Neodymium-iron-boron (NdFeB) magnets offer superior magnetic performance that is not possible with other type of magnets. Therefore, they are widely used in a variety applications such as electric vehicle motors, wind turbine generators, and defense products. However, supply of the materials, primarily rare earth elements, is uncertain as they are heavily dependent on imports from outside the United States. To alleviate the supply risk and promote circular economy, researchers are developing novel technologies to recover value from end-of-life products. To assist with this effort, life cycle assessment was performed for NdFeB magnets to quantify the environmental impacts of virgin magnet production in comparison with magnet-to-magnet recycling. Magnet-to-magnet recycling was found to lower the environmental footprint of NdFeB magnet production by 64-96% for ten impact categories under investigation.

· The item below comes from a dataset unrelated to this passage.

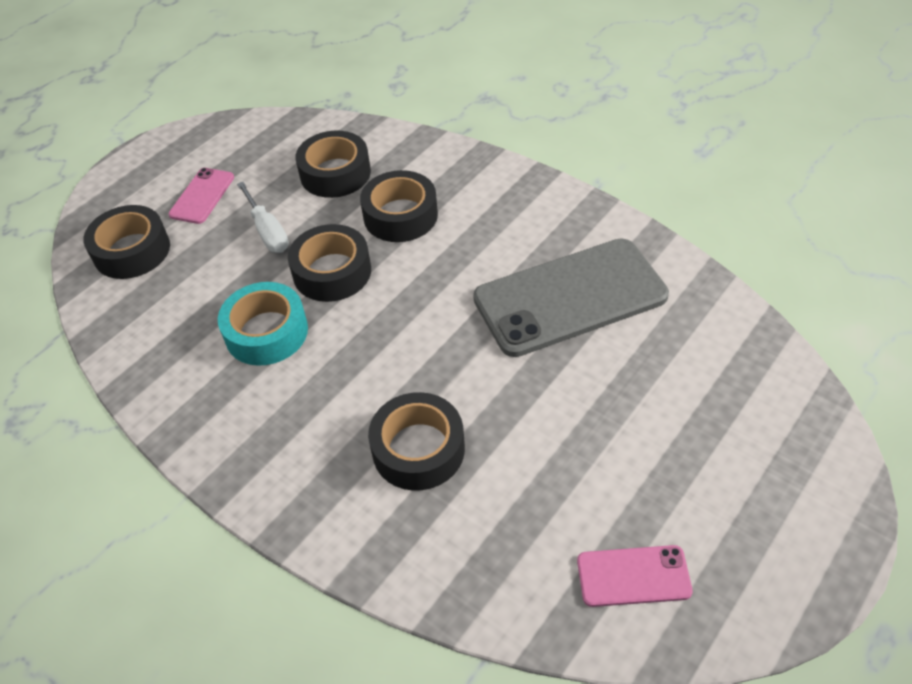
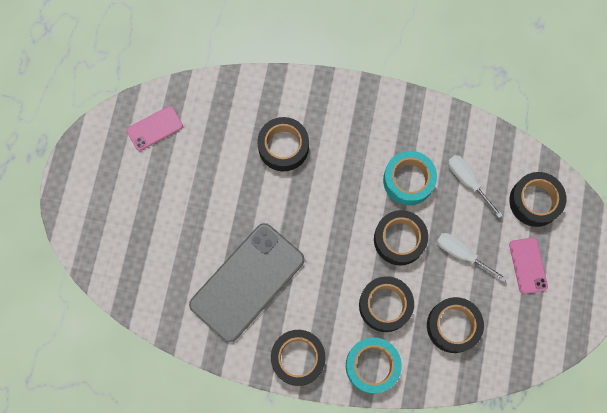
camera: 150 degrees right, 25 degrees up
none -> black tape [271,330,326,386]
none -> turquoise tape [346,337,402,394]
none -> white screwdriver [448,155,503,218]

Important questions such as what the bottlenecks are and how to further improve the environmental performances were addressed. To assist with the reverse logistics, mathematical models were developed to identify the optimal facility locations, capacities, and transportation flows with the goal of maximizing the profit, environmental benefits, and social support. Both global optimization and heuristics approaches were developed, whose solutions were compared for the solution quality and computational efficiency. These efforts serve to increase the supply of critical materials by facilitating an effective value recovery supply chain, reducing wastes, and aligning the industry with circular economy.